TASK REQUIREMENTS |
**a.** Using the passage about the annotated book below, decide whether each statement agrees with it. Answer yes or no for each, and quote the words of the passage that settle it. (i) The book she brings to the table is thin and loosely bound. (ii) A Whole Foods receipt marks the place she wants the book opened. (iii) What she wrote in the margin is in ink.
**b.** Carry the passage about the annotated book further, starting right after its last sentence.

SELECTED PASSAGE |

She gets up from the table and comes back with a thick, well-bound book. She drops it on the table in front him.
“Here,” she says. “You want to know about good and evil? I’ll show you good and evil. Here. Right here in shvarts un vayslekh (black and white).”
“Yes, open the book where the Whole Foods receipt is. Right there.”
He reads: ‘You shall have no other gods before Me. You shall not make for yourself a carved image…’
“No, no. Not that part, read what’s in pencil, what I wrote there in the margin.”
He reads: “’You shouldn’t kill, you should always tell the truth, you shouldn’t lie or take anything that doesn’t belong to you without asking first, you shouldn’t hit your sister, you should remember to say please and thank you, if you make a mess you should clean it up, and you should use only what you need and remember to compost.’ That’s it?”

SUPPLIED ENTRIES |

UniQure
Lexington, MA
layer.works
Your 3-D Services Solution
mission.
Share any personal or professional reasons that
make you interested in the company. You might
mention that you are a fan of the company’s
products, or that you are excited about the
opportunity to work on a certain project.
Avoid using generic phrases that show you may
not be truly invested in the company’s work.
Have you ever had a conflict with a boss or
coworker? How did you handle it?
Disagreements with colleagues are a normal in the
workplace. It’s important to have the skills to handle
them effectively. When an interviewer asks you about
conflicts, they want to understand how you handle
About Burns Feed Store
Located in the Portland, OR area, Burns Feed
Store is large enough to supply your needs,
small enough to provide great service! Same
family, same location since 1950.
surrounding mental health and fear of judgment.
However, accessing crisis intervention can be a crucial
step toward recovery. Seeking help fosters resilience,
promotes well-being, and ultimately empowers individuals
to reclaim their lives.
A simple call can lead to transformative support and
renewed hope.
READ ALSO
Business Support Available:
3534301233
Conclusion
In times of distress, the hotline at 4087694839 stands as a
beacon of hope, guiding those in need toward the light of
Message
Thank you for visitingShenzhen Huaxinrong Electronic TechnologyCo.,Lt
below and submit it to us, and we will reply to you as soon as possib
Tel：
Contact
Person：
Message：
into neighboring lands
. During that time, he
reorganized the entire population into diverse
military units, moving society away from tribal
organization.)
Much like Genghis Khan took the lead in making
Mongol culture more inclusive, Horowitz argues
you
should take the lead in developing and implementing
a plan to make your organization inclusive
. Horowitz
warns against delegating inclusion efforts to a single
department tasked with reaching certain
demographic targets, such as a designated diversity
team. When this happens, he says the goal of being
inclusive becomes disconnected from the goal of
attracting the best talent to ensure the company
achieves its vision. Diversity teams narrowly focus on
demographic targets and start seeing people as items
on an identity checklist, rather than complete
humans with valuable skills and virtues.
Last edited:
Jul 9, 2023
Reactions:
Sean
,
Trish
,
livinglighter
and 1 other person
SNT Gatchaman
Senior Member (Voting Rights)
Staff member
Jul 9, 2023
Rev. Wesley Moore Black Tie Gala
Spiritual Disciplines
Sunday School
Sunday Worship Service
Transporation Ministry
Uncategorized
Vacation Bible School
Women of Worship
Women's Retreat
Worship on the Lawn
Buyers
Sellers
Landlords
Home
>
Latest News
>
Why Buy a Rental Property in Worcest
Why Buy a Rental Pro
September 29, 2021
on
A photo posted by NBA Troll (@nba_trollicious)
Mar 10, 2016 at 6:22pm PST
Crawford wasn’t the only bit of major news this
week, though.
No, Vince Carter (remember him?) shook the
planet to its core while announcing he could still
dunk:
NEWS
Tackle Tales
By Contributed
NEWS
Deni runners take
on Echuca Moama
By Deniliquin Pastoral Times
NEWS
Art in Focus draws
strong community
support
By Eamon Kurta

ANSWERS PROVIDED |
**a.**
(i) No: "a thick, well-bound book"
(ii) Yes: "open the book where the Whole Foods receipt is"
(iii) No: "read what’s in pencil, what I wrote there in the margin"

**b.**
“Yes. That’s it. It’s all right there.
“Ma, that’s not about good and evil. That’s about right and wrong. There’s a difference.”
“Difference shmiference,” she says. “You’re wasting your time looking for something that’s not there. Farshpitsn! (listen!) What’s right is good, and what’s wrong is bad, and what’s really, really, really, wrong… that’s horrible. That’s it. Listen to me. What God says is that you live and you die. You make the best of it in between. And the evil thing? Feh! It means nothing. It’s a made-up thing. It’s an excuse, that’s all. To say that Eichmann was evil just lets him off the hook like ‘don’t blame him, the devil made him do it’. Bullshit, you should pardon my expression. He did what he did and that was wrong. Horrible. He knew what he was doing. Listen, God made people. Some people do really bad things. The evil thing is just politics. Listen to what God says. Did he ever say anything about evil? No. God knows.”
“Yes, God knows. And besides, I don’t care if God said it or if Shlomo Glickstein, the plumber, said it. It’s all you need. Listen to me. You don’t need a Mr. Neitzsche or Buber or Chaim Pupick, or anyone else. So, please, Malachi, take a taste of the tsimis while it’s hot. Your writing will be okay, believe me.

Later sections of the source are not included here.